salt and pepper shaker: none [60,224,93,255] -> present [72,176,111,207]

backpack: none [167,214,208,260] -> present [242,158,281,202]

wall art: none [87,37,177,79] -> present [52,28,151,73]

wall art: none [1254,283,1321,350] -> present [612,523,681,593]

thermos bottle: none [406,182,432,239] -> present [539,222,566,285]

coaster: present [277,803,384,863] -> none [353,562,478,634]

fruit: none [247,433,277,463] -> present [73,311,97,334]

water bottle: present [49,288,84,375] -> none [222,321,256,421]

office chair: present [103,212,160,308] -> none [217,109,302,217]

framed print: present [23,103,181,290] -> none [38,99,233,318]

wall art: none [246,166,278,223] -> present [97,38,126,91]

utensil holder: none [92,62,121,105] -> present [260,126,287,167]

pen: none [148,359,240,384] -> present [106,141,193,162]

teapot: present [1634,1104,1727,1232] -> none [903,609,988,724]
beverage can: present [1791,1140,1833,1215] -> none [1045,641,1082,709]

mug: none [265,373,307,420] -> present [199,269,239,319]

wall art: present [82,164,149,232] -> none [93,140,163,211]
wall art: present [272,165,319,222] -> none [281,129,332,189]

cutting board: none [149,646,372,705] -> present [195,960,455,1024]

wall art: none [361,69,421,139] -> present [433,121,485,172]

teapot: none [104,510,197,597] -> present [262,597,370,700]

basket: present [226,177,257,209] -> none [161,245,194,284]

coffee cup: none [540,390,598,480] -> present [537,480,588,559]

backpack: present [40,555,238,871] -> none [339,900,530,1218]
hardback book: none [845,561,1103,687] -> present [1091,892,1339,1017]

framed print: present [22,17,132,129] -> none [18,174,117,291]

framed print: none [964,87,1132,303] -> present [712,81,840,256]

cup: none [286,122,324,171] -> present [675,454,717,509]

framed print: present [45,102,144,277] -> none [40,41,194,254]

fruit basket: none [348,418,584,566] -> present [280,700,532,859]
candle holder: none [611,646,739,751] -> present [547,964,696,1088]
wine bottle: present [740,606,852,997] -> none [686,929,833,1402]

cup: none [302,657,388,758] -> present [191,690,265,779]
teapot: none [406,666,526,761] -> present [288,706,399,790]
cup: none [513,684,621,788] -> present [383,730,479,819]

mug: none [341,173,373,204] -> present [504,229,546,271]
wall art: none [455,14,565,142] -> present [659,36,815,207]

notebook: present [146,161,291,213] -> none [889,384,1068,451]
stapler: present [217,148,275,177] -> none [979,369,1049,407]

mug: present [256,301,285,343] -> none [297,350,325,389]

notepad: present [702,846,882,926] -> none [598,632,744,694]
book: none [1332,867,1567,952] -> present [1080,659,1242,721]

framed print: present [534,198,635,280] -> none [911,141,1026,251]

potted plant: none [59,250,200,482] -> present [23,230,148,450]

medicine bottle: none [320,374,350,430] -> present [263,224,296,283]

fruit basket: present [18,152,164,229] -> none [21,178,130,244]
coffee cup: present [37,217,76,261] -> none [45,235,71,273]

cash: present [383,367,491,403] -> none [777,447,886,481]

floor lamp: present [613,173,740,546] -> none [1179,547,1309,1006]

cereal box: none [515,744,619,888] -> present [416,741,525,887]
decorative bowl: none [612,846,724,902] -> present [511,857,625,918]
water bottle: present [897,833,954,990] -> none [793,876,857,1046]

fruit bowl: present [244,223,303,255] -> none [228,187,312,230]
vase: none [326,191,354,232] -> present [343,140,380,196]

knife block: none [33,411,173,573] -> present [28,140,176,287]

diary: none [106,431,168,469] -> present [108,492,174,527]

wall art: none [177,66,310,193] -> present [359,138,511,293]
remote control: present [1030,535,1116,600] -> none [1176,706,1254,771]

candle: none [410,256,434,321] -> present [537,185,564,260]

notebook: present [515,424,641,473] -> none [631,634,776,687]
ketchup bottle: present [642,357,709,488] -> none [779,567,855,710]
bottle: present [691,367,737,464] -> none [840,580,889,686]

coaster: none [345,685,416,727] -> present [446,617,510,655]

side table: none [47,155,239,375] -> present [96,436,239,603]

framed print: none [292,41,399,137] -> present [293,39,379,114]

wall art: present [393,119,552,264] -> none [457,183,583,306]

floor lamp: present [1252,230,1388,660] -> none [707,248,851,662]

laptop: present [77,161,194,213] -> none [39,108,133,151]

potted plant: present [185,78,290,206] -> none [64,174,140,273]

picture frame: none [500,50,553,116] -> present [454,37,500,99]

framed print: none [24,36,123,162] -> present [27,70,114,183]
========================================================================
:: DIRECTIVE ::
Lines that include the word "notebook" are to be extracted from the data above.

:: SOLUTION TO THE EXERCISE ::
notebook: present [146,161,291,213] -> none [889,384,1068,451]
notebook: present [515,424,641,473] -> none [631,634,776,687]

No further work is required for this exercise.